L’appelant ayant limité son appel à certaines questions clairement définies, il ne saurait étendre la saisine de la juridiction d’appel à d’autres chefs, par des conclusions ultérieures, ce d’autant plus que ce chef n’a pas non plus été demandé en première instance. L’appel est donc irrecevable pour autant qu’il concerne l’obtention de la somme de 299 euros.
La demande de l’Etat L’article L.521- 4 (5) prévoit que « le jugement ou l’arrêt déclarant abusif le licenciement du salarié (…) condamne l’employeur à rembourser au Fonds pour l’emploi les indemnités de chômage par lui versées au salarié pour la ou les périodes couvertes par les salaires ou indemnités que l’employeur est tenu de verser en application du jugement ou de l’arrêt… ». Au vu de ce qui précède, à savoir que la demande en indemnisation du préjudice matériel a été dite non fondée, la demande de l’Etat à l’égard du SOC 1) suit le même sort. Les indemnités de procédure A demande une indemnité de procédure de 1.500 euros pour chacune des deux instances, sur base de l’article 240 du Nouveau Code de procédure civile.

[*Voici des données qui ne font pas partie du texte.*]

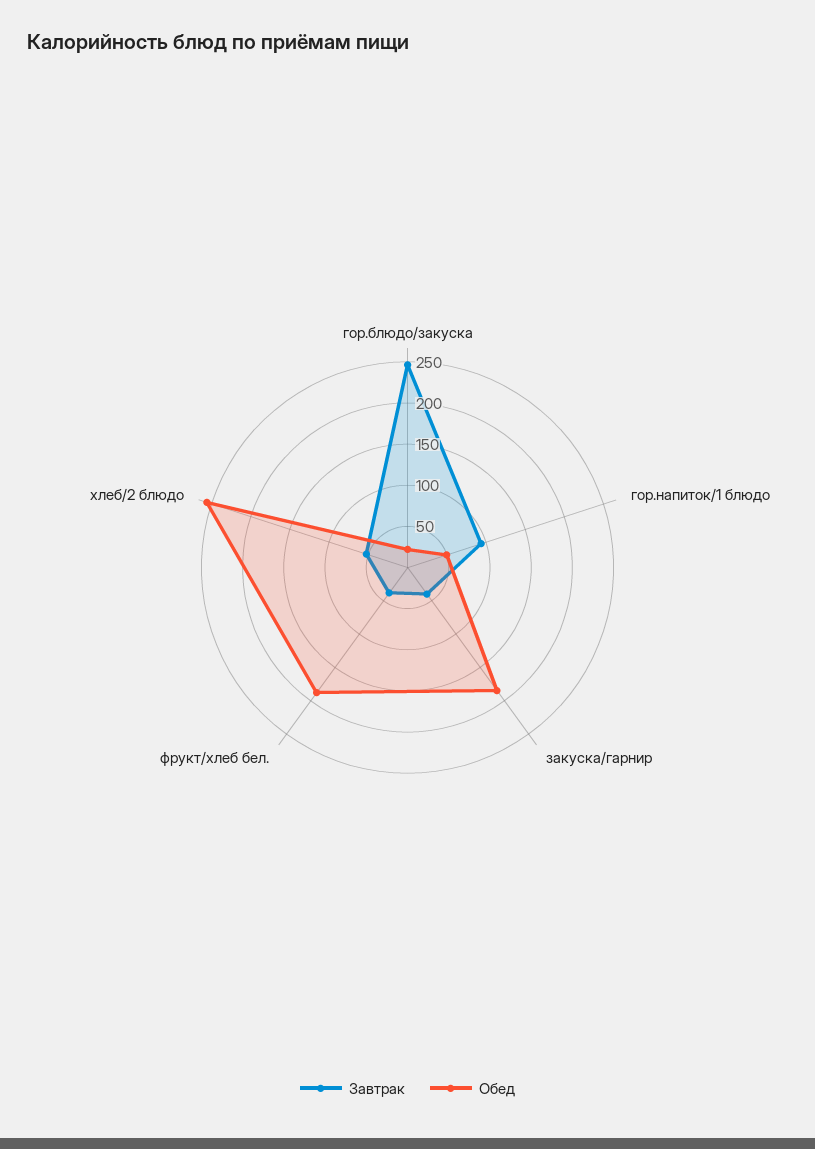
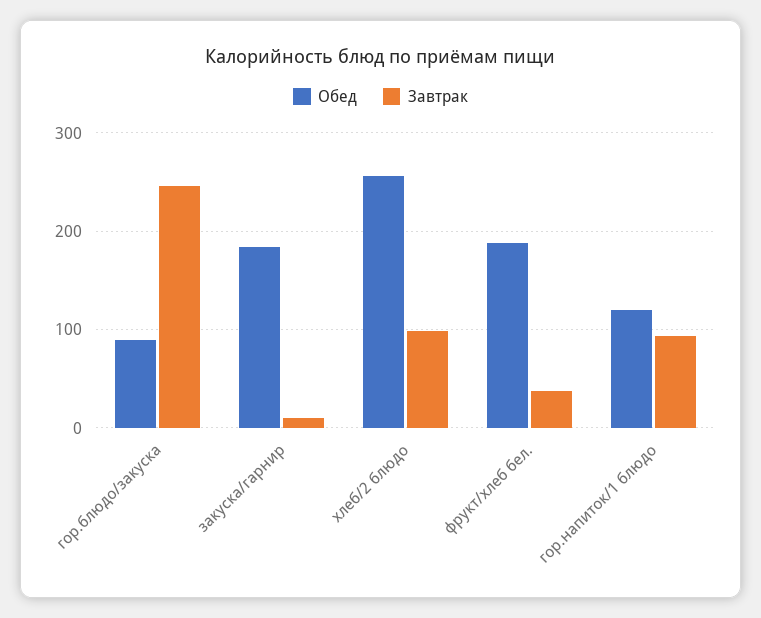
Обед, гор.блюдо/закуска: 20 -> 90
Обед, гор.напиток/1 блюдо: 50 -> 120
Завтрак, закуска/гарнир: 40 -> 10
Завтрак, хлеб/2 блюдо: 50 -> 100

Le SOC 1) demande une indemnité de procédure de 2.000 euros pour l’instance d’appel.
10 Chaque partie conteste les demandes adverses.
Au vu de l’issue du litige, la demande du SOC 1) est à rejeter.
Faute par A d’avoir prouvé l’iniquité requise par l’article 240 du Nouveau Code de procédure civile, ses demandes sont également à rejeter.
PAR CES MOTIFS :
la Cour d’appel, troisième chambre, siégeant en matière de droit du travail, statuant contradictoirement,
déclare l’appel irrecevable pour autant qu’il concerne la demande en obtention de la somme de 299 euros,
déclare l’appel recevable pour le surplus,
le dit partiellement fondé,
par réformation,
dit abusif le licenciement avec effet immédiat prononcé le 11 décembre 2013,
dit fondées les demandes de A en obtention d’une indemnité compensatoire de préavis de 21.399,84 euros, d’une indemnité de départ de 7.133,28 euros, et de l’indemnisation du préjudice moral de 3.000 euros,
partant condamne la société à responsabilité limitée SOC 1) SARL à payer à A la somme de 31.533,12 euros, avec les intérêts légaux depuis la demande en justice, jusqu’à solde,
dit non fondée la demande de A en réparation du préjudice matériel,
en déboute,
dit non fondée la demande de l’Etat, pris en sa qualité de gestionnaire du Fonds pour l’emploi,
en déboute,
rejette les demandes de A et de la société à responsabilité limitée SOC 1) SARL sur base de l’article 240 du Nouveau Code de procédure civile,
11 condamne la société à responsabilité limitée SOC 1) SARL aux frais et dépens de l’instance, avec distraction au profit de Me Georges PIERRET, qui affirme en avoir fait l’avance.
La lecture du présent arrêt a été faite en la susdite audience publique par Monsieur le président de chambre Alain THORN, en présence du greffier Isabelle HIPPERT.